> **EXERCISE REQUIREMENTS**
Scan the material for the string "camera" and copy out every line in which it occurs.

> **EXERCISE DATA**
----------
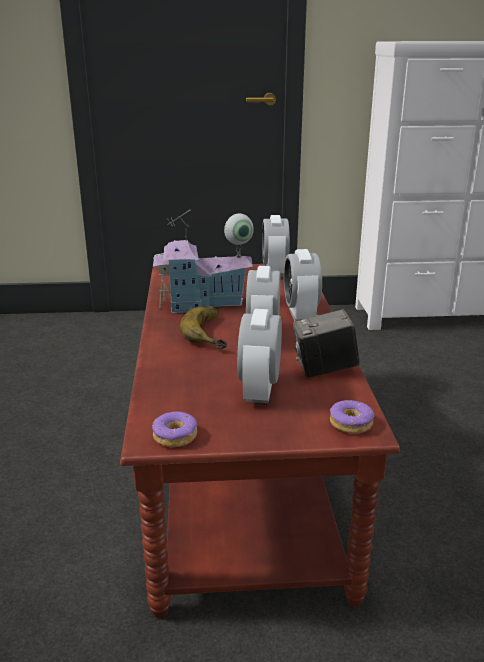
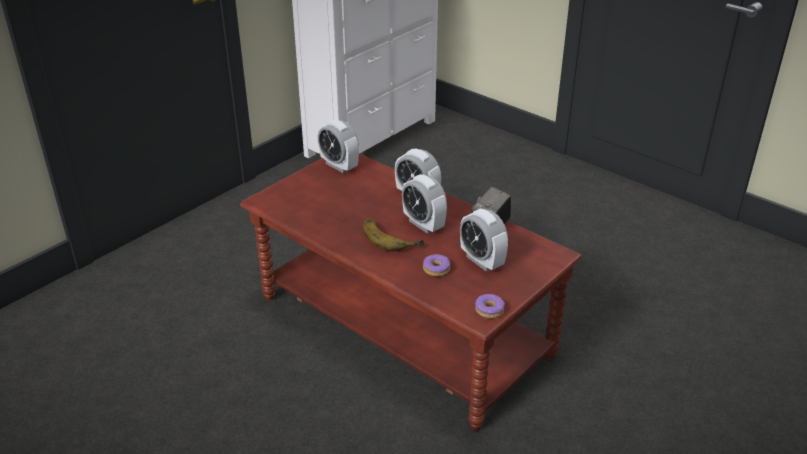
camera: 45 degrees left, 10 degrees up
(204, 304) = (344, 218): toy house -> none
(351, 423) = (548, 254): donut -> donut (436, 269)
----------
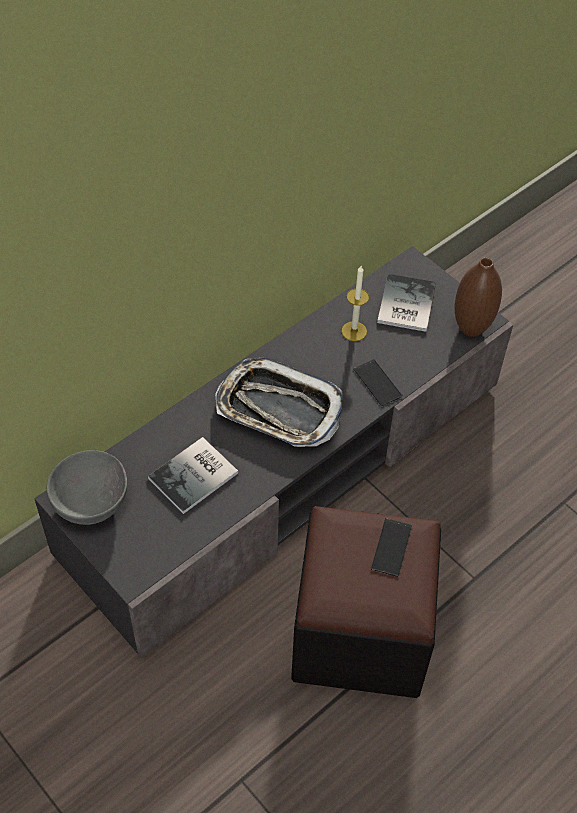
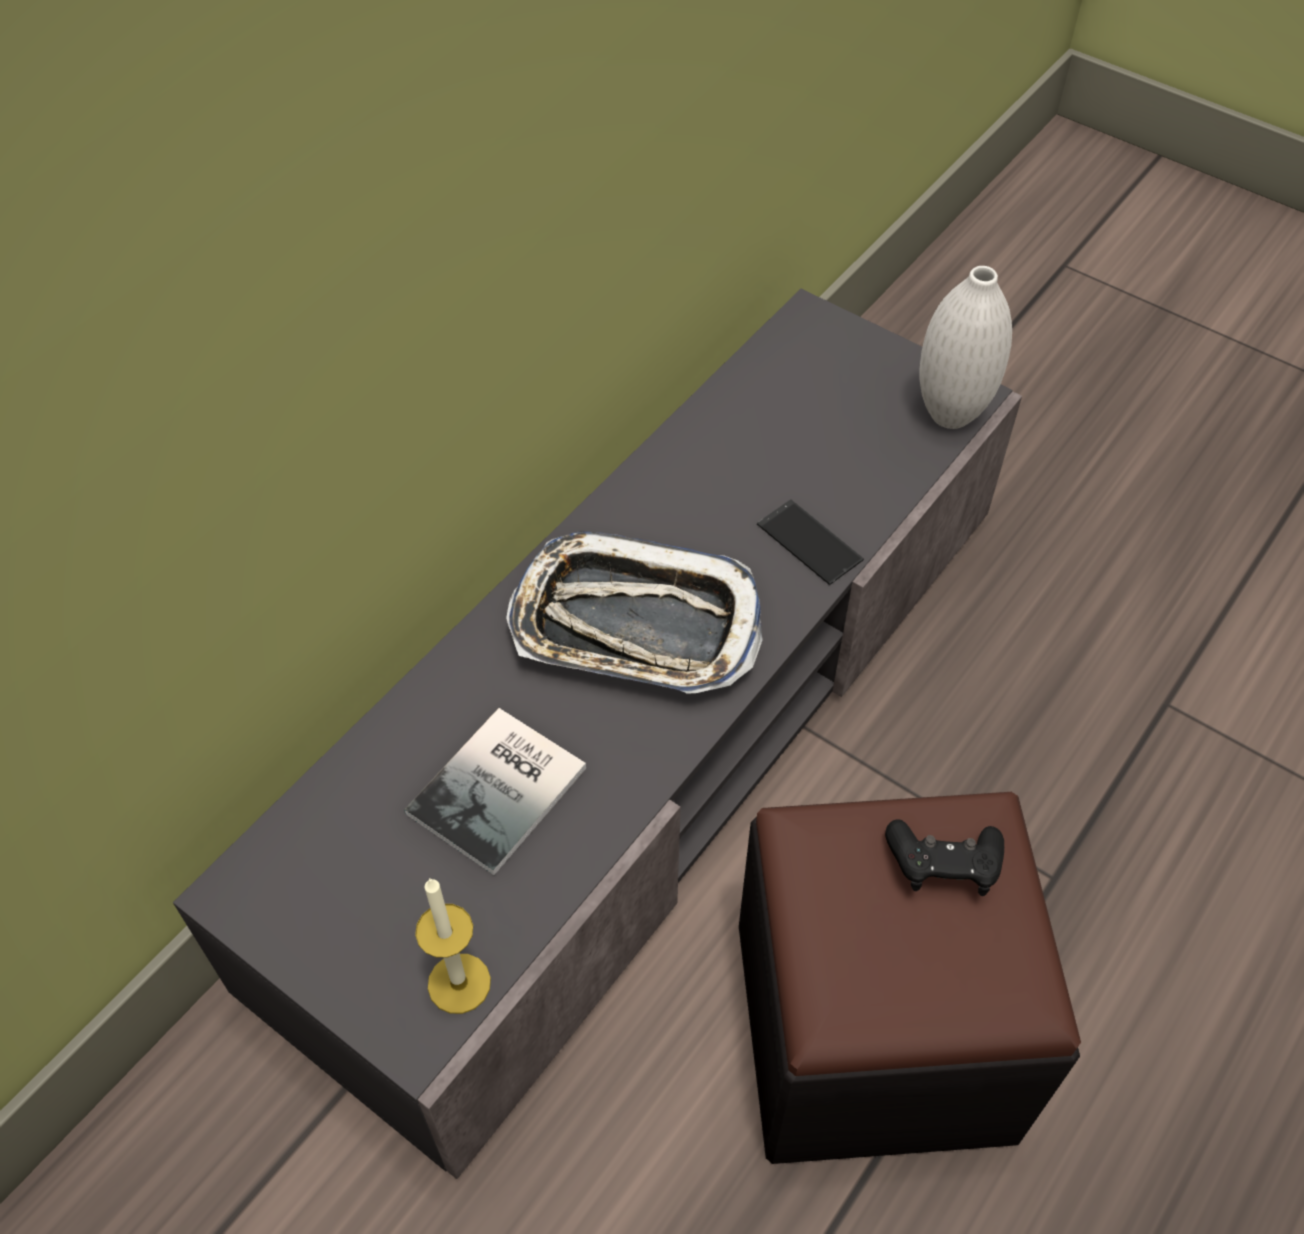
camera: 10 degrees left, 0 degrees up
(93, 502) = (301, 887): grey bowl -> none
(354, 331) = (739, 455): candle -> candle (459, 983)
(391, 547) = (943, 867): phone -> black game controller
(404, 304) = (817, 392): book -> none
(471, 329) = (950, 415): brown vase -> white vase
----------
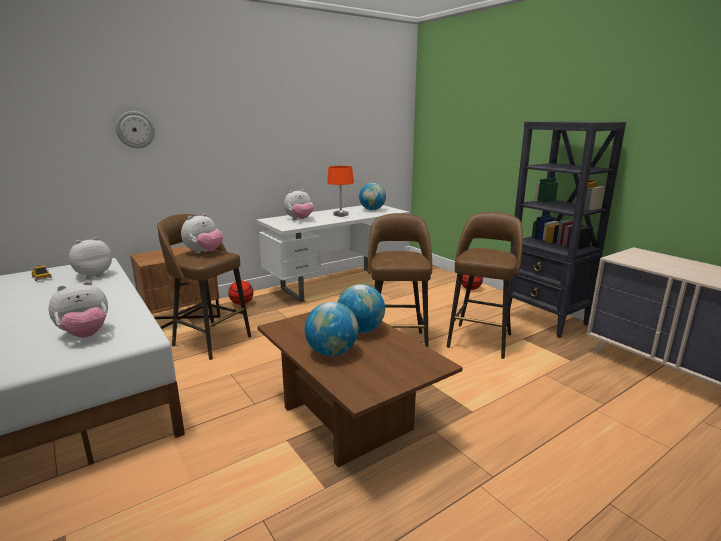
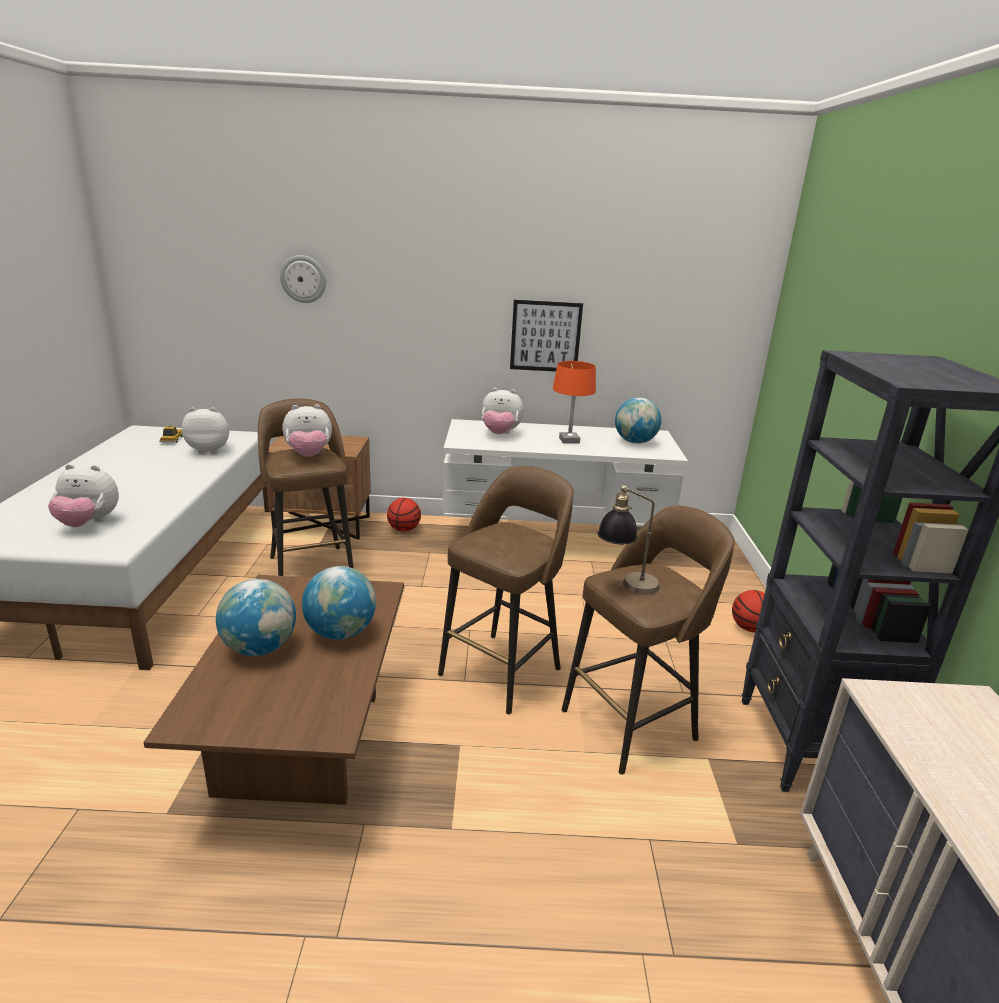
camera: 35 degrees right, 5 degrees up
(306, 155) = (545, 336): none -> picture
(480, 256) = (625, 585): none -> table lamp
----------
> **SOLUTION TO THE EXERCISE**
camera: 45 degrees left, 10 degrees up
camera: 10 degrees left, 0 degrees up
camera: 35 degrees right, 5 degrees up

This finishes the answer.